Aim of the task:
Output the listing verbatim, leaving out every picture.

Information provided:
++++++++++++++++++++

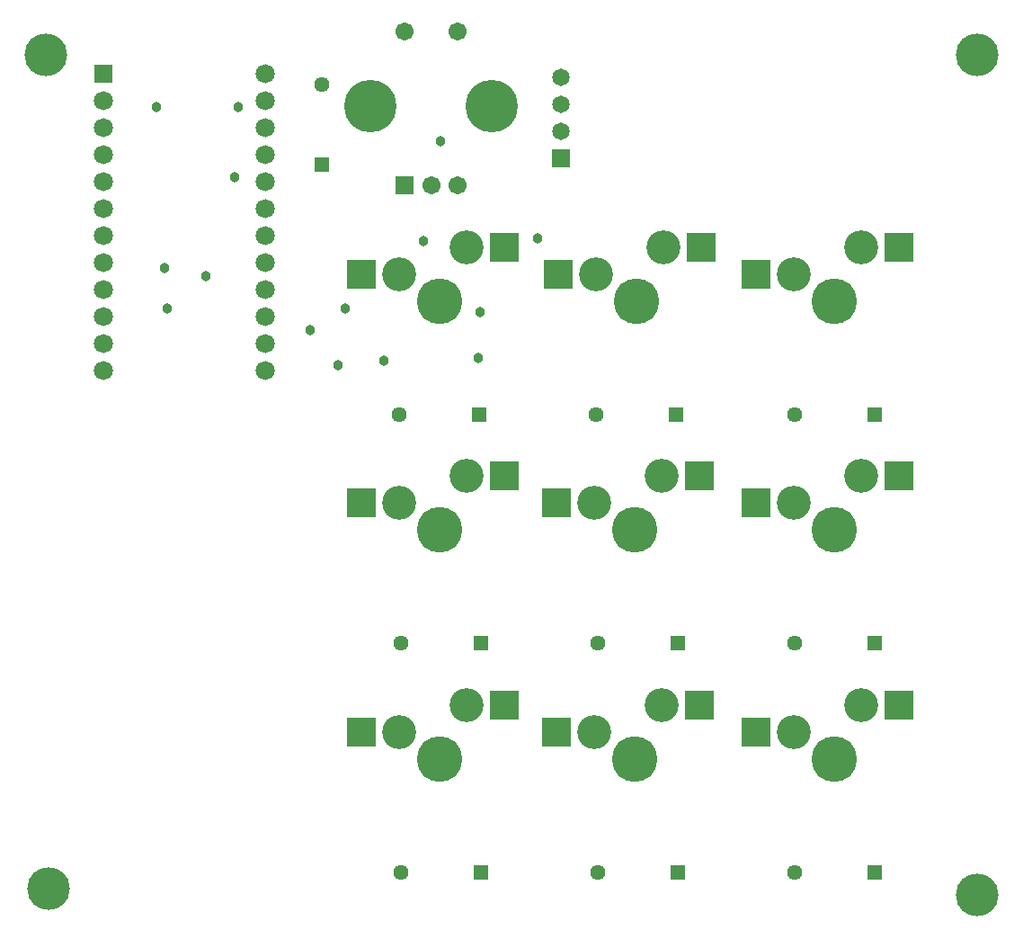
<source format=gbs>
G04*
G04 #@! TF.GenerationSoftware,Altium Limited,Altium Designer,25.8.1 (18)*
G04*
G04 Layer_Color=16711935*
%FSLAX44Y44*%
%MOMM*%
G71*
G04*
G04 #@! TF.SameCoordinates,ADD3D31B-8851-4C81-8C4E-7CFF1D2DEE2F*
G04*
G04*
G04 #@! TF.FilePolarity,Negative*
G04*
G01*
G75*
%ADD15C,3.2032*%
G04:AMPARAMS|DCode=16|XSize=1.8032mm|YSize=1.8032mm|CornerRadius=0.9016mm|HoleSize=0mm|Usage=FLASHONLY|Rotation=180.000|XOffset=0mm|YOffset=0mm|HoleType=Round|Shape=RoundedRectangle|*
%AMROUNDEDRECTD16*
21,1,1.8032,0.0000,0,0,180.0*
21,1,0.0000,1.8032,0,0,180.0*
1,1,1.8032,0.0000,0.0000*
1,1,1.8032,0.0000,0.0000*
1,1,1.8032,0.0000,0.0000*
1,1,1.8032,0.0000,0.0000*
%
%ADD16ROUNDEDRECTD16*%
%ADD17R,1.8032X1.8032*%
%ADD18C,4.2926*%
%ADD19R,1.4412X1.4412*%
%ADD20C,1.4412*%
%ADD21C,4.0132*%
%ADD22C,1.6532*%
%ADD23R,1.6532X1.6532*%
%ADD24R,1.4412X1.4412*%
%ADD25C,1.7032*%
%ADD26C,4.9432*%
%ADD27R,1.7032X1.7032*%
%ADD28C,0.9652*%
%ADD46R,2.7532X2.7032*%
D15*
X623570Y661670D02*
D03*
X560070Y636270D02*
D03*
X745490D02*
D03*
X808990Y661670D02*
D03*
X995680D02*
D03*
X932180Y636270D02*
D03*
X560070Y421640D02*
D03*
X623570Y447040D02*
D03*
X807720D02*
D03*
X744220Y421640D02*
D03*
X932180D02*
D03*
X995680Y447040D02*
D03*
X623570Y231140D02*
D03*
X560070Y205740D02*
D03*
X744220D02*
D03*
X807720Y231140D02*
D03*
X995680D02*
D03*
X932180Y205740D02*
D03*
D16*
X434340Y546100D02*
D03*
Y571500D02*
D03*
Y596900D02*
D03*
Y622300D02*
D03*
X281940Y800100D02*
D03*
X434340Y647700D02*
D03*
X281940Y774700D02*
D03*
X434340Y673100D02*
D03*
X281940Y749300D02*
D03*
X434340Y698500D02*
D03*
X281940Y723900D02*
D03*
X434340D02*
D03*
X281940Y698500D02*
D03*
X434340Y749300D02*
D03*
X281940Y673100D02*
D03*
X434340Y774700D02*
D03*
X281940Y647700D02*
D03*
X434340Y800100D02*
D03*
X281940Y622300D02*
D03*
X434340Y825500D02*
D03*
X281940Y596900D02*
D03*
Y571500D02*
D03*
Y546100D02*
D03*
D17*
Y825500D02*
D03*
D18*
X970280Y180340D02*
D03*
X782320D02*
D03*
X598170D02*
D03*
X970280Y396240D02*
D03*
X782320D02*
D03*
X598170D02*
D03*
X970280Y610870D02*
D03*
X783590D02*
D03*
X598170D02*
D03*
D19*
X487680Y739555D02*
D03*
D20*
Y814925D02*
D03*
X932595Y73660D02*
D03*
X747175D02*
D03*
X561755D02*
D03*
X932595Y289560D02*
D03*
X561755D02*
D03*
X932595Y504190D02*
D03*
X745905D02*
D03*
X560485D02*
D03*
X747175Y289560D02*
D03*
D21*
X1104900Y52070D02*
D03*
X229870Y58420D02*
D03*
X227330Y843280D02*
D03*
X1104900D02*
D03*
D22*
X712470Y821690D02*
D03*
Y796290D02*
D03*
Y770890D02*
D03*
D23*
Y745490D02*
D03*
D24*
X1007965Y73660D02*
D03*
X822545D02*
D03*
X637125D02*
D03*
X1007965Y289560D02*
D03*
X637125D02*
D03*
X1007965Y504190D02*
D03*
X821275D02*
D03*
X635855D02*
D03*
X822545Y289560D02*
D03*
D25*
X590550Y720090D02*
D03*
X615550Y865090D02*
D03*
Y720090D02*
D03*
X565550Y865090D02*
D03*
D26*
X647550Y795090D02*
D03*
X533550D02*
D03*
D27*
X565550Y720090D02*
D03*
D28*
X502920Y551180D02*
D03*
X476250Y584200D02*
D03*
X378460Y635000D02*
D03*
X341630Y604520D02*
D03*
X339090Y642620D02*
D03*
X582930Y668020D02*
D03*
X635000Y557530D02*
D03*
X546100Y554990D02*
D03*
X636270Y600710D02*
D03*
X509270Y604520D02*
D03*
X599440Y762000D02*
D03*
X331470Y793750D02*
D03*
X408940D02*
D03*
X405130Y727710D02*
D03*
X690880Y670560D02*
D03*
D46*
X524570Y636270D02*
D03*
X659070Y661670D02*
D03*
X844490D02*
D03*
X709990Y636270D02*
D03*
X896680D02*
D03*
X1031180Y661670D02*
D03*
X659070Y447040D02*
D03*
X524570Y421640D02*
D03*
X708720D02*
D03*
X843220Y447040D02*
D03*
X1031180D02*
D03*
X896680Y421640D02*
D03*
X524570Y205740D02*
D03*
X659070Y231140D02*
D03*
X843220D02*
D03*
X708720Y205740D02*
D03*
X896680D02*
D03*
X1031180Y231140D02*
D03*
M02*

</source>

++++++++++++++++++++

Completed task:
<source format=gbs>
G04*
G04 #@! TF.GenerationSoftware,Altium Limited,Altium Designer,25.8.1 (18)*
G04*
G04 Layer_Color=16711935*
%FSLAX44Y44*%
%MOMM*%
G71*
G04*
G04 #@! TF.SameCoordinates,ADD3D31B-8851-4C81-8C4E-7CFF1D2DEE2F*
G04*
G04*
G04 #@! TF.FilePolarity,Negative*
G04*
G01*
G75*
%ADD15C,3.2032*%
G04:AMPARAMS|DCode=16|XSize=1.8032mm|YSize=1.8032mm|CornerRadius=0.9016mm|HoleSize=0mm|Usage=FLASHONLY|Rotation=180.000|XOffset=0mm|YOffset=0mm|HoleType=Round|Shape=RoundedRectangle|*
%AMROUNDEDRECTD16*
21,1,1.8032,0.0000,0,0,180.0*
21,1,0.0000,1.8032,0,0,180.0*
1,1,1.8032,0.0000,0.0000*
1,1,1.8032,0.0000,0.0000*
1,1,1.8032,0.0000,0.0000*
1,1,1.8032,0.0000,0.0000*
%
%ADD16ROUNDEDRECTD16*%
%ADD17R,1.8032X1.8032*%
%ADD18C,4.2926*%
%ADD19R,1.4412X1.4412*%
%ADD20C,1.4412*%
%ADD21C,4.0132*%
%ADD22C,1.6532*%
%ADD23R,1.6532X1.6532*%
%ADD24R,1.4412X1.4412*%
%ADD25C,1.7032*%
%ADD26C,4.9432*%
%ADD27R,1.7032X1.7032*%
%ADD28C,0.9652*%
%ADD46R,2.7532X2.7032*%
D15*
X623570Y661670D02*
D03*
X560070Y636270D02*
D03*
X745490D02*
D03*
X808990Y661670D02*
D03*
X995680D02*
D03*
X932180Y636270D02*
D03*
X560070Y421640D02*
D03*
X623570Y447040D02*
D03*
X807720D02*
D03*
X744220Y421640D02*
D03*
X932180D02*
D03*
X995680Y447040D02*
D03*
X623570Y231140D02*
D03*
X560070Y205740D02*
D03*
X744220D02*
D03*
X807720Y231140D02*
D03*
X995680D02*
D03*
X932180Y205740D02*
D03*
D16*
X434340Y546100D02*
D03*
Y571500D02*
D03*
Y596900D02*
D03*
Y622300D02*
D03*
X281940Y800100D02*
D03*
X434340Y647700D02*
D03*
X281940Y774700D02*
D03*
X434340Y673100D02*
D03*
X281940Y749300D02*
D03*
X434340Y698500D02*
D03*
X281940Y723900D02*
D03*
X434340D02*
D03*
X281940Y698500D02*
D03*
X434340Y749300D02*
D03*
X281940Y673100D02*
D03*
X434340Y774700D02*
D03*
X281940Y647700D02*
D03*
X434340Y800100D02*
D03*
X281940Y622300D02*
D03*
X434340Y825500D02*
D03*
X281940Y596900D02*
D03*
Y571500D02*
D03*
Y546100D02*
D03*
D17*
Y825500D02*
D03*
D18*
X970280Y180340D02*
D03*
X782320D02*
D03*
X598170D02*
D03*
X970280Y396240D02*
D03*
X782320D02*
D03*
X598170D02*
D03*
X970280Y610870D02*
D03*
X783590D02*
D03*
X598170D02*
D03*
D19*
X487680Y739555D02*
D03*
D20*
Y814925D02*
D03*
X932595Y73660D02*
D03*
X747175D02*
D03*
X561755D02*
D03*
X932595Y289560D02*
D03*
X561755D02*
D03*
X932595Y504190D02*
D03*
X745905D02*
D03*
X560485D02*
D03*
X747175Y289560D02*
D03*
D21*
X1104900Y52070D02*
D03*
X229870Y58420D02*
D03*
X227330Y843280D02*
D03*
X1104900D02*
D03*
D22*
X712470Y821690D02*
D03*
Y796290D02*
D03*
Y770890D02*
D03*
D23*
Y745490D02*
D03*
D24*
X1007965Y73660D02*
D03*
X822545D02*
D03*
X637125D02*
D03*
X1007965Y289560D02*
D03*
X637125D02*
D03*
X1007965Y504190D02*
D03*
X821275D02*
D03*
X635855D02*
D03*
X822545Y289560D02*
D03*
D25*
X590550Y720090D02*
D03*
X615550Y865090D02*
D03*
Y720090D02*
D03*
X565550Y865090D02*
D03*
D26*
X647550Y795090D02*
D03*
X533550D02*
D03*
D27*
X565550Y720090D02*
D03*
D28*
X502920Y551180D02*
D03*
X476250Y584200D02*
D03*
X378460Y635000D02*
D03*
X341630Y604520D02*
D03*
X339090Y642620D02*
D03*
X582930Y668020D02*
D03*
X635000Y557530D02*
D03*
X546100Y554990D02*
D03*
X636270Y600710D02*
D03*
X509270Y604520D02*
D03*
X599440Y762000D02*
D03*
X331470Y793750D02*
D03*
X408940D02*
D03*
X405130Y727710D02*
D03*
X690880Y670560D02*
D03*
D46*
X524570Y636270D02*
D03*
X659070Y661670D02*
D03*
X844490D02*
D03*
X709990Y636270D02*
D03*
X896680D02*
D03*
X1031180Y661670D02*
D03*
X659070Y447040D02*
D03*
X524570Y421640D02*
D03*
X708720D02*
D03*
X843220Y447040D02*
D03*
X1031180D02*
D03*
X896680Y421640D02*
D03*
X524570Y205740D02*
D03*
X659070Y231140D02*
D03*
X843220D02*
D03*
X708720Y205740D02*
D03*
X896680D02*
D03*
X1031180Y231140D02*
D03*
M02*

</source>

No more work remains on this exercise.